Closed gtanczyk closed 5 years ago

gtanczyk commented 10 years ago

That's very easy to answer yet it affects entire population.

amandasaurus commented 10 years ago

For who? Your mother or father?

gtanczyk commented 10 years ago

Good question!

Father will say: you are my firstborn, same can be said by mother, yet it's not exclusive.

So as along as you are firstborn for any of your parents, you are a firstborn.

"Are you the oldest of siblings?" could be an other question.

aaronleesmith commented 10 years ago

Does this divide the population relatively evenly? Statistically, are there as many firstborns as non-firstborns? It would seem that second...n born children would skew this set.

edsrzf commented 10 years ago

My guess is that this question doesn't divide the population in half.

There's some data for average number of children per person in the United States available here. Based on this data, roughly 1/3 of people would answer "yes" to this question and the other 2/3 would answer "no". It's doubtful that the distributions in the rest of the world are different enough to balance things out. China would probably help, though, with their one child policy.

I also think only the father or mother's side should be considered. I've chosen the mother, but I don't think there's any reason to prefer one over the other.

I'd consider asking something like "Do you have more maternal siblings who are younger than you than maternal siblings who are older than you?"

If all children were born in pairs, this question would divide the population perfectly in half. The problem is how to evenly divide middle children, including only children.

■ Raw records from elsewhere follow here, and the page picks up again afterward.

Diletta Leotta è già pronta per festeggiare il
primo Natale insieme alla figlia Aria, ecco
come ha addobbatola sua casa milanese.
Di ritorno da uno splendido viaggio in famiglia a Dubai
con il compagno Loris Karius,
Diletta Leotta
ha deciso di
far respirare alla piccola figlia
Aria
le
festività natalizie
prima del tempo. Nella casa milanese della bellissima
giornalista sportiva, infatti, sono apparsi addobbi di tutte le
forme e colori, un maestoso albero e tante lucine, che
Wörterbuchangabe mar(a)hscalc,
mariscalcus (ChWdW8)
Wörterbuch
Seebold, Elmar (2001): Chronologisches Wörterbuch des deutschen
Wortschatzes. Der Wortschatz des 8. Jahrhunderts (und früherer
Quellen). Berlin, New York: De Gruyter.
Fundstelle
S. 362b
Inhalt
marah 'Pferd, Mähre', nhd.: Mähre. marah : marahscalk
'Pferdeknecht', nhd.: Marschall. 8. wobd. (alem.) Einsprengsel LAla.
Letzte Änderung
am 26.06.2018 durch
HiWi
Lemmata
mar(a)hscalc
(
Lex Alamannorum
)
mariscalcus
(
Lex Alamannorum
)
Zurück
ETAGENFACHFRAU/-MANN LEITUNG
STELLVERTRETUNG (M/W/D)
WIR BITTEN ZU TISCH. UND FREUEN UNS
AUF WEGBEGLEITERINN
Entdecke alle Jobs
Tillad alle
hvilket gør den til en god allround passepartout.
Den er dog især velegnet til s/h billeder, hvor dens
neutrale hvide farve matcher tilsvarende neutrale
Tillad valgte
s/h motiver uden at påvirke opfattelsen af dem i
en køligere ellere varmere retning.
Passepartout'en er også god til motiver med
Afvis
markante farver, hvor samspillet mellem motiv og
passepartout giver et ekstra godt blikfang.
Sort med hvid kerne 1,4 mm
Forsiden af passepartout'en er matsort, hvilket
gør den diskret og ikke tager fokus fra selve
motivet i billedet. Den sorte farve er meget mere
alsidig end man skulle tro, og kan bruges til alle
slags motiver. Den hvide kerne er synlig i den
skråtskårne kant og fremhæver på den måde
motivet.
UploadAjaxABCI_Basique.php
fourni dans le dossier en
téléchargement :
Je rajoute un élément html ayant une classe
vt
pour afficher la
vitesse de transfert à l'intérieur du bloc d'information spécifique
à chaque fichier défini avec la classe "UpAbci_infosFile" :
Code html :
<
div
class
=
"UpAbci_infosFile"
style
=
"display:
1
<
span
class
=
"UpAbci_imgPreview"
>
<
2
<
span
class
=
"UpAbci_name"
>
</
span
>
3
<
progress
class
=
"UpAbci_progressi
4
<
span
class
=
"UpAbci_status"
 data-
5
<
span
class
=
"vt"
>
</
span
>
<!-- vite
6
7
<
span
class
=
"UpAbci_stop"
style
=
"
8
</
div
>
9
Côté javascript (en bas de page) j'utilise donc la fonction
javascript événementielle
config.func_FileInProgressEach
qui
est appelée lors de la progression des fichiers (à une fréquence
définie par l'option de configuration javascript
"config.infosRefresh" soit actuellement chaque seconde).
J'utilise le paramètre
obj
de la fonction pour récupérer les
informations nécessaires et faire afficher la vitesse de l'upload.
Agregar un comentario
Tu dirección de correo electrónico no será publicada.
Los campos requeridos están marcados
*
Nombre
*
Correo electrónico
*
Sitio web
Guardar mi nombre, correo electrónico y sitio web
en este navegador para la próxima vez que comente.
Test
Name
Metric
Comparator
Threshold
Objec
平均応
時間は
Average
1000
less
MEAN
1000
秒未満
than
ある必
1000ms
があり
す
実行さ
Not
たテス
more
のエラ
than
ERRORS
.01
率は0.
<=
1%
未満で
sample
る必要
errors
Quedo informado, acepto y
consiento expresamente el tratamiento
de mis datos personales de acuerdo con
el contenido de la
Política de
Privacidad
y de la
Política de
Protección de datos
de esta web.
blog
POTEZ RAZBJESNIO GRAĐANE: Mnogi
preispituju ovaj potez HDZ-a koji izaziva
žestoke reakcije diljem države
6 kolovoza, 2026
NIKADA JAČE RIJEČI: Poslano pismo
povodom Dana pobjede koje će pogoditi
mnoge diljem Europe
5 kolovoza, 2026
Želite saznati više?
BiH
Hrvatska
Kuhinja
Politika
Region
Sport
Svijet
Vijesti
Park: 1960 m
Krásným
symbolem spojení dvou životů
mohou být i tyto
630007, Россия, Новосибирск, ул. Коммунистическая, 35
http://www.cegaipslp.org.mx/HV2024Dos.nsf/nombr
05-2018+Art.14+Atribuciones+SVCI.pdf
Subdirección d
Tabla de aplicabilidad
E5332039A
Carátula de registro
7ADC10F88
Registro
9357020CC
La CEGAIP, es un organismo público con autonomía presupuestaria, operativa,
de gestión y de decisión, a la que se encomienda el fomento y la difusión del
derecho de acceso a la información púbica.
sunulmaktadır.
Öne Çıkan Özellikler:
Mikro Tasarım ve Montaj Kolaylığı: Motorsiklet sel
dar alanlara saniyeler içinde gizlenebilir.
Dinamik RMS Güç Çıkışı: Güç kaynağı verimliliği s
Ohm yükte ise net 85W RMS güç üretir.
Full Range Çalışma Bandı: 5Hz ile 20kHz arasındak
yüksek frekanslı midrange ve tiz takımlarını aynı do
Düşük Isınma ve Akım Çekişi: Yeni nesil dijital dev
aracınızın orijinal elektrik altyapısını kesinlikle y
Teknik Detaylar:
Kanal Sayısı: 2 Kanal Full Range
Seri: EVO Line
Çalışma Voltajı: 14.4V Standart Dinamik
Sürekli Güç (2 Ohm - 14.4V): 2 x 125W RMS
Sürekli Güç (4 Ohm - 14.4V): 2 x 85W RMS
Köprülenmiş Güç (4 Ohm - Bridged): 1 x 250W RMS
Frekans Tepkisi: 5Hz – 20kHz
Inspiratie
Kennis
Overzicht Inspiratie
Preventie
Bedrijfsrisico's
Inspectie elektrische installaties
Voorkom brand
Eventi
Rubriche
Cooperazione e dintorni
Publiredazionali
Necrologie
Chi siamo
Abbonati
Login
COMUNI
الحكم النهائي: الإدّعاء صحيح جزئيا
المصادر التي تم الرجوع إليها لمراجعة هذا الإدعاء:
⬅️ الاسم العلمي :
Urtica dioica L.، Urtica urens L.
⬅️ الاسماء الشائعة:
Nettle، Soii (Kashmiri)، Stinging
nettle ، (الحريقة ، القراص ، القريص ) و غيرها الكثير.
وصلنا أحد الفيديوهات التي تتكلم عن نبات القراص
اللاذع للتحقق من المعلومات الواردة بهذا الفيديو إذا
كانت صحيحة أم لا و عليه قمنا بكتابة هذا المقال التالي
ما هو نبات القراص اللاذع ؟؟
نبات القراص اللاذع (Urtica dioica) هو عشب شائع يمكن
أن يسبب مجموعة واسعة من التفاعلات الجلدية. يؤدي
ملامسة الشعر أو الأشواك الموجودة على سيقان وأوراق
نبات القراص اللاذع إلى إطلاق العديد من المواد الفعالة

Based on the data above, we might get close by adding "or are you the second of three children?" I think we need more data to know for sure, though.

gtanczyk commented 10 years ago

We need at least two questions to make unique characteristic for siblings anyway.

edsrzf commented 10 years ago

Why? And even if that's true, all questions still need to come close to splitting the population in half.

aaronleesmith commented 10 years ago

Yeah, I don't think the issue here is the characterization of questions but the balance of this question not providing a somewhat evenly distributed binary result.

gtanczyk commented 10 years ago

I can imagine situations, when characteristic such as being the first born child would be the only one, which could let us make a distinction between two persons. Twins are primary example, but not only, it depends on other questions.